Der Schritt in die Professionalisierung ist der Sündenfall der
Moderne. Der Kapitalismus parasitiert an der Sorge um das Selbst. So
kommt es dem Verrat an der Revolution gleich, die hindrängt zu
einem Leben, das in der Moderne immer "letzten Lockerungen"(2)
zustrebt. Dabei hat Professionalisierung mit der Schwierigkeit der Vermittlung
ersten Ranges zu kämpfen. "Entrückung" ist eigentlich
spiritistischen-religiösen Praktiken vorbehalten. Den Moment der
"Entrückung", also die völlige Loslösung von
der eigenen Person, von der einen "Seite" auf die andere zu
importieren, bleibt unvermeidlich mit dem Verlust und Auslöschung
des gewünschten Zustands verbunden. Eine derartige Vermittlung
hieße eine Innerlichkeit äußerlich übertragen
zu wollen. Es ist die Krux einer jeden Entspannungslehre. So mancher
Mönch wüsste zu berichten von ihrer Beschaffenheit als Vexierbild,
welches spontan umkippt, just in dem Moment, da man darüber beginnt
zu kommunizieren. Der Entspannung ergeht es wie einem Traum, der sich
selbst zerstört, sobald man versucht ihn niederzuschreiben. Ein
Pater Anselm kann darüber nichts wissen, sonst würde er davon
schweigen. Und uns würde etliche Ratgeberliteratur erspart bleiben,
würde dieses Paradox geachtet.
Der Dilettant sieht es nicht für nötig, sich um Optionen zu
scheren. Vorgegebene Optionen schränken grundsätzlich jede
Auswahlmöglichkeit ein. Ein nahezu "freier" Entscheider
kann verständlicher Weise andere Resultate erzielen. Sein Horizont
ist nicht kategorisiert, da nicht vorselektiert, wie zum Beispiel durch
Sitte und Konvention, Institutionen und Berufsethos und durch Ehrenkodizes
und Schamgrenzen. Wir kennen die Beispiele zu Hauf, aus den Geschichten,
bei denen gerade die größten Geister sich wenig um Konvention
kümmerten, ob sie nun Leichen sezierten, Obszönitäten
beschrieben oder unmoralische Geständnisse ablegten. Sie vertreten
die Liga der Welt-Dilettanten, die wenig Wert auf Menüauswahl legen,
sondern bevorzugen, bedingungslos aus dem "Unbenannten" zu
schöpfen.
Das will nicht immer gut ankommen. Wenn der Dilettant Dienste übernimmt,
die eigentlich die Gesellschaftssysteme (professionalisiert) vorhalten,
verstößt er nach Niklas Luhmann gegen das sogenannte "Selbstbefriedigungsverbot"

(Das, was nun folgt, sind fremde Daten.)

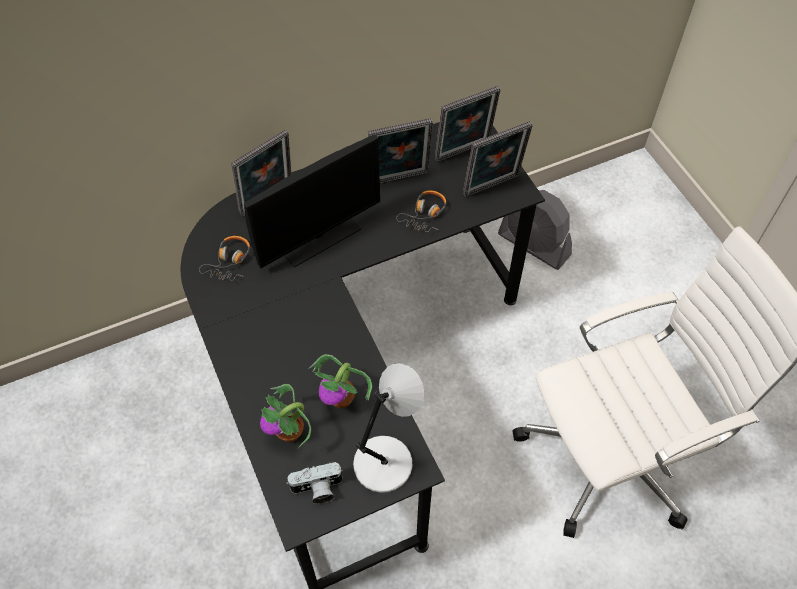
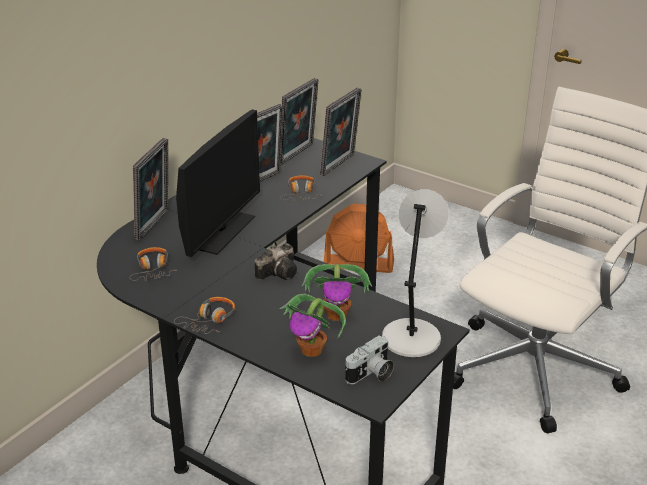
camera: 30 degrees left, 25 degrees down
(232, 351) = (209, 321): none -> headphones
(331, 318) = (280, 272): none -> camera
(534, 245) = (359, 264): grey fan -> orange fan

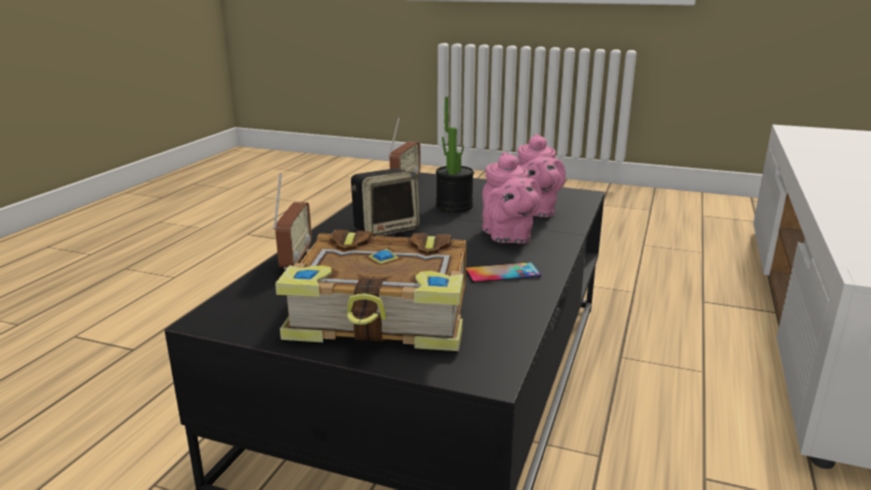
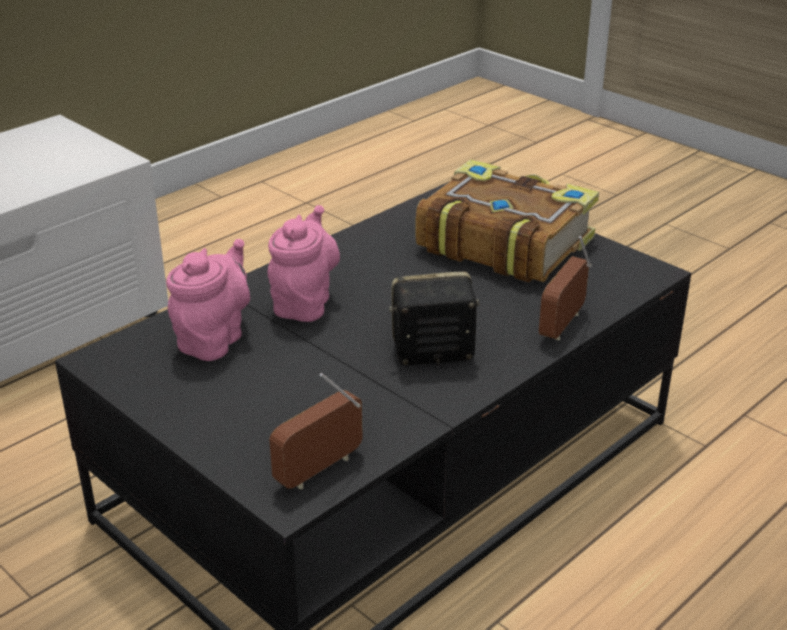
camera: 155 degrees left, 10 degrees up
(454, 206) = (304, 378): potted plant -> none
(502, 273) = (365, 259): phone -> none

dem Funktionssysteme sich unterworfen sehen. In Konsequenz daraus erfolgt
"Ächtung" durch die Gesellschaft, die sich in ostentativ
praktizierter Ignoranz ausdrückt. Einmal in diesem Sinne "strafbar"
gemacht, wird man nicht umhin kommen, sanktioniert und stigmatisiert
damit zu leben. Signifikanter Weise kann dieser Status der Verachtung
erst aufgehoben werden, durch einen Aufruf aus den Reihen der Leistungsrollen,
in die Profession zu konvertieren. Die Ernennung erfolgt wie der Schlag
zum Ritter und ist kaum wieder reversibel. Mit dem Schritt in die Profession,
kann in die Gesellschaftrolle gewechselt werden. Ab dann hat man nach
den Regeln des Systems zu spielen.
Die Schwelle zwischen Dilettantismus und Profession ist eben deshalb
keine fließende. Sondern, sie ist immer eine rigorose: Man wird
heute nicht Zug um Zug berühmt, man wird es über Nacht, oder
gar nicht! Es kommt der Überwindung einer Klippe gleich, die zwangsweise
eine Verhaltensänderung nachsichzieht und keinen versteckten Dilettanten
in seiner Rolle verträgt. Wer nicht versteht seine Liebhaber(ei)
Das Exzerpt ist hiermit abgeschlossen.